Passage to read section start

We are writing 1978, and I finished my first year of my PhD project. In the first months of my PhD I spent a lot of time on reading about transparent conductive gate electrodes. The intention of my research project was to replace the classical poly-silicon gate electrodes on top of a CCD by means of something that is more transparent as well as more conductive than the poly-silicon gates used on top of the CCDs. Poly-silicon gates do absorb the incoming light, and especially in the blue part of the visible spectrum. I found an incredible useful publication by J. Vossen of RCA about Indium-Tin-Oxide or ITO, published in Thin Solid Films. Vossen described the fundamental characteristics of ITO and explained how the characteristics of the film could be changed and optimized. I have been reading this paper over and over again, I think I knew the whole thing by heart.
In the lab where I was working, I found an old RF-sputtering system that was no longer in use. So that piece of equipment could be used to deposit ITO layers, at least to show the feasibility of using ITO to replace poly-silicon. The RF-sputtering tool was refurbished where needed and a special indium-tin target was ordered. The size of the target was only 10 cm in diameter (cost !) and the substrates to be covered by the sputtered layer were just 2 cm in diameter (cost !). But it worked !! The sputtering of the pure metal In-Sn layer was done in 100 % oxygen and resulted in a pure In2O3-SnO2 layer on the substrates. The deposition rate was very low, but for the first experiments it was acceptable. Unfortunately the sputtering in pure oxygen resulted in a non-conducting, but a fully transparent film. The next step was the development of an annealing step at higher temperatures to make the films conductive. Several atmospheres and temperatures were tried out. To avoid any cross-contamination with other material in the clear room, a dedicated (pretty dirty) furnace was used outside the clean room to do the basic annealing experiments. Nitrogen, argon, hydrogen, they all had a positive effect on the conductivity of the ITO films. Finally we chose for forming gas (90 % N + 10 % H) at 425 deg.C, being also the very last temperature step in our CCD process at that time. So in this way we could deposit non-conducting ITO on the CCD and by the so-called sintering step needed for the aluminum interconnects, also the ITO became conductive. No extra processing was needed to get a conducting ITO film.

Passage to read section end
Material supplied section start

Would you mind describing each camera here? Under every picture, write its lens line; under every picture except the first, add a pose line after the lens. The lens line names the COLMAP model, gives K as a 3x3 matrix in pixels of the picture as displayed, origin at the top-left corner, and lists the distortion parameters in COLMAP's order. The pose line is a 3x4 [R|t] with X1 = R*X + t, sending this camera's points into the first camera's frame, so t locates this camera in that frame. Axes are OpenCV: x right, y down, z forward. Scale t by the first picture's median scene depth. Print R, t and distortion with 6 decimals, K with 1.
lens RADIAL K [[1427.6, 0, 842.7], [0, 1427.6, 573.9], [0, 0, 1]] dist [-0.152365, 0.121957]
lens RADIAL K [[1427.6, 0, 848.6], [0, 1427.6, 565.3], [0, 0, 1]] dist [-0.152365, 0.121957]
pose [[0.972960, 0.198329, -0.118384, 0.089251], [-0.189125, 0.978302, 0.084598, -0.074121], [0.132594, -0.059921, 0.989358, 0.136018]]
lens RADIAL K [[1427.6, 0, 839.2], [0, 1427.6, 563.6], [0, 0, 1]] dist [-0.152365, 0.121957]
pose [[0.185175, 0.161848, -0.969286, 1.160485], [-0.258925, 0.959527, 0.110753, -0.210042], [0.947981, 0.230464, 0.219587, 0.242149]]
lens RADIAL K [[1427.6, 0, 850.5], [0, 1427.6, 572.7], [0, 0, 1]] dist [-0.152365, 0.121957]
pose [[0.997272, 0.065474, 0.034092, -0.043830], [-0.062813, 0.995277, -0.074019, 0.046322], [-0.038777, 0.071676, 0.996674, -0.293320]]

Material supplied section end

:: Check your understanding ::
A - Rewrite the part of the ITO passage starting with "We are writing" and going on through "thing by heart.", putting "indium tin oxide" in place of "Indium-Tin-Oxide".
B - Answer these questions using the ITO passage.
(i) In which journal was the Vossen paper on ITO published?
(ii) What was the diameter of the indium-tin target that was ordered?
(iii) Which atmosphere and temperature were finally chosen for the annealing step?
Answer from the ITO passage alone, without drawing on the items.

:: Solutions to each task ::
A -
We are writing 1978, and I finished my first year of my PhD project. In the first months of my PhD I spent a lot of time on reading about transparent conductive gate electrodes. The intention of my research project was to replace the classical poly-silicon gate electrodes on top of a CCD by means of something that is more transparent as well as more conductive than the poly-silicon gates used on top of the CCDs. Poly-silicon gates do absorb the incoming light, and especially in the blue part of the visible spectrum. I found an incredible useful publication by J. Vossen of RCA about indium tin oxide or ITO, published in Thin Solid Films. Vossen described the fundamental characteristics of ITO and explained how the characteristics of the film could be changed and optimized. I have been reading this paper over and over again, I think I knew the whole thing by heart.

B -
(i) Thin Solid Films.
(ii) 10 cm.
(iii) Forming gas (90 % N + 10 % H) at 425 deg.C.